> _Trecho do texto_
§ §

Acórdão do Tribunal da Relação de Coimbra
Processo:
1745/08.2TAVIS.C1
Nº Convencional: JTRC
Relator: RIBEIRO MARTINS
Descritores: CRIME DE VIOLAÇÃO DE PROIBIÇÕES
ELEMENTOS DO TIPO
PRINCÍPIO DA LEGALIDADE
Data do Acordão: 05/12/2010
Votação: UNANIMIDADE
Tribunal Recurso: COMARCA DE VISEU
Texto Integral: S
Meio Processual: RECURSO PENAL
Decisão: CONFIRMADA
Legislação Nacional: 1º,69º E 353ºDO CP, 500º DO CPP
Sumário: 1. Não comete o crime p. e p. artigo 353º do CP (Violação de imposições, proibições ou interdições) o agente que, condenado em pena acessória de proibição de conduzir veículos com motor, não entrega o título de condução, pese embora a expressa notificação para o efeito levada a cabo pelo tribunal da condenação.
Decisão Texto Integral: 12

Acordam na Secção Criminal de Coimbra –
I – Relatório
1- No processo comum n.º 1745/08 do tribunal judicial de Viseu, R foi absolvido da prática do crime de violação de imposições, proibições ou interdições, na previsão do art.º 353º do Código Penal.
2- Inconformado, o Ministério Público recorre concluindo –
a) O recurso é interposto da decisão judicial que absolveu o arguido do crime de violação de proibições previsto no art.º 353º do Código Penal que lhe fora imputado face à alteração feita em audiência de julgamento da qualificação jurídica constante da acusação.

§ §

> _Dados fornecidos_
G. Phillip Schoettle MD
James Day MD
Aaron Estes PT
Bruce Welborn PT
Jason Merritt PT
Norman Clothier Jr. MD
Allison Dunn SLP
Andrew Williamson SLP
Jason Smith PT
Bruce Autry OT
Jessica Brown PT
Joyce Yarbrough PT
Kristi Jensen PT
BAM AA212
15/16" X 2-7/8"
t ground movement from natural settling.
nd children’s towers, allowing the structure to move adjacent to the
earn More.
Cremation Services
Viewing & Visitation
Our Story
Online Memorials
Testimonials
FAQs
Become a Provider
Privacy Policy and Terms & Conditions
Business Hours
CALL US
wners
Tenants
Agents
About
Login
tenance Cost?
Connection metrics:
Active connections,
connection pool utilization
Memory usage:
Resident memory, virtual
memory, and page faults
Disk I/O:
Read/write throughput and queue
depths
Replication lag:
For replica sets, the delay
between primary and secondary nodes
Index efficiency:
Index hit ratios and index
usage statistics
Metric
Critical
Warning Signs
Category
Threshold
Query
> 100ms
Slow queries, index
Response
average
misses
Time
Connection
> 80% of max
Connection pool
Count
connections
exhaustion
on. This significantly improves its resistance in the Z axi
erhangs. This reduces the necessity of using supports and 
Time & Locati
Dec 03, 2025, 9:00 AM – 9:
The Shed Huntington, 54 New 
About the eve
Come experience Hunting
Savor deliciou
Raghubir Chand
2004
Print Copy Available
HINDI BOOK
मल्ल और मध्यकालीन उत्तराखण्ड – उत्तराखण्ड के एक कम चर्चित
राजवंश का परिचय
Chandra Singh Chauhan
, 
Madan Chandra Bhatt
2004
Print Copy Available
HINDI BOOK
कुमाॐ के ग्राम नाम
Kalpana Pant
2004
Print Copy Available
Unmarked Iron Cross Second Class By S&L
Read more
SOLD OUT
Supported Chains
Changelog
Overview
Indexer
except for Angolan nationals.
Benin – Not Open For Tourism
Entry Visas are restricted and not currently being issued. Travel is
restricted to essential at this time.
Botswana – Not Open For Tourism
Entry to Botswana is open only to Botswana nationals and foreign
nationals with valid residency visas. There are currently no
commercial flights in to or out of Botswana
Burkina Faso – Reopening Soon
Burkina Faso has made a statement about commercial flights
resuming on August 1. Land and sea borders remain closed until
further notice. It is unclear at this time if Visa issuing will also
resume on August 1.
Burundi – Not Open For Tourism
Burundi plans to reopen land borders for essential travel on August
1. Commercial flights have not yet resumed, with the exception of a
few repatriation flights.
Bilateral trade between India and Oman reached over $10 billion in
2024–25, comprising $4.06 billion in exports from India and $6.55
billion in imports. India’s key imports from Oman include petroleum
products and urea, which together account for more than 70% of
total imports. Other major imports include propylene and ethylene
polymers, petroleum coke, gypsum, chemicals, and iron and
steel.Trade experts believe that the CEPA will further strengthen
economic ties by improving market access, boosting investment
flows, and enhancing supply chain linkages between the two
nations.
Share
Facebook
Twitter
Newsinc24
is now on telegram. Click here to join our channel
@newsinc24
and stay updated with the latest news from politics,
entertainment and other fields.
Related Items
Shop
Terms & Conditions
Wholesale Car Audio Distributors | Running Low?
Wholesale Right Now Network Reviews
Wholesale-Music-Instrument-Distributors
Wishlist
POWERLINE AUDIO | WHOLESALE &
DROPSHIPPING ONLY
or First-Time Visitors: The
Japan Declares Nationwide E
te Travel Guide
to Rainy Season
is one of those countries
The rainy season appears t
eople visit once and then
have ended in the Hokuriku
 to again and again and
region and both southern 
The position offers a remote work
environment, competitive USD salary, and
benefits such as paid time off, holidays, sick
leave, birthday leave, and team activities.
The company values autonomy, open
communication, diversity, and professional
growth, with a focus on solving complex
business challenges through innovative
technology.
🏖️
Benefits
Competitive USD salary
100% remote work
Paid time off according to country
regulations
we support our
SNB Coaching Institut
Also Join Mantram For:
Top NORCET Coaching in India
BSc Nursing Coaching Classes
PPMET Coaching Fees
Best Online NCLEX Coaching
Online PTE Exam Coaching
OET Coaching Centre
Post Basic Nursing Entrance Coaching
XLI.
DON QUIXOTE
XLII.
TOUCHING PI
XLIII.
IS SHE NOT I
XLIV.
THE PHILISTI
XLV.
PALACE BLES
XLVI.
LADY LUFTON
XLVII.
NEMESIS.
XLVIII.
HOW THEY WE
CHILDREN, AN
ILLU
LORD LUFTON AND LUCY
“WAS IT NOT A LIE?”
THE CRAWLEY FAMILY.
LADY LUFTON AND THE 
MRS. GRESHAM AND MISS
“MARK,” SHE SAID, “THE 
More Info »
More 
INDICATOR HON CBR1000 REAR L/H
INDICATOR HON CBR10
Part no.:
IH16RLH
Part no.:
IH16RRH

§ §

> _Ação pedida A_
Copie do acórdão o trecho entre "Decisão Texto Integral: 12" e "do Código Penal.", inclusive.
> _Ação pedida B_
Responda com base no acórdão:
(i) Quem é o relator?
(ii) Como foi a votação?
(iii) Quem recorreu da absolvição de R?

> _Resposta escrita A_
Decisão Texto Integral: 12

Acordam na Secção Criminal de Coimbra –
I – Relatório
1- No processo comum n.º 1745/08 do tribunal judicial de Viseu, R foi absolvido da prática do crime de violação de imposições, proibições ou interdições, na previsão do art.º 353º do Código Penal.

> _Resposta escrita B_
(i) Ribeiro Martins.
(ii) Por unanimidade.
(iii) O Ministério Público.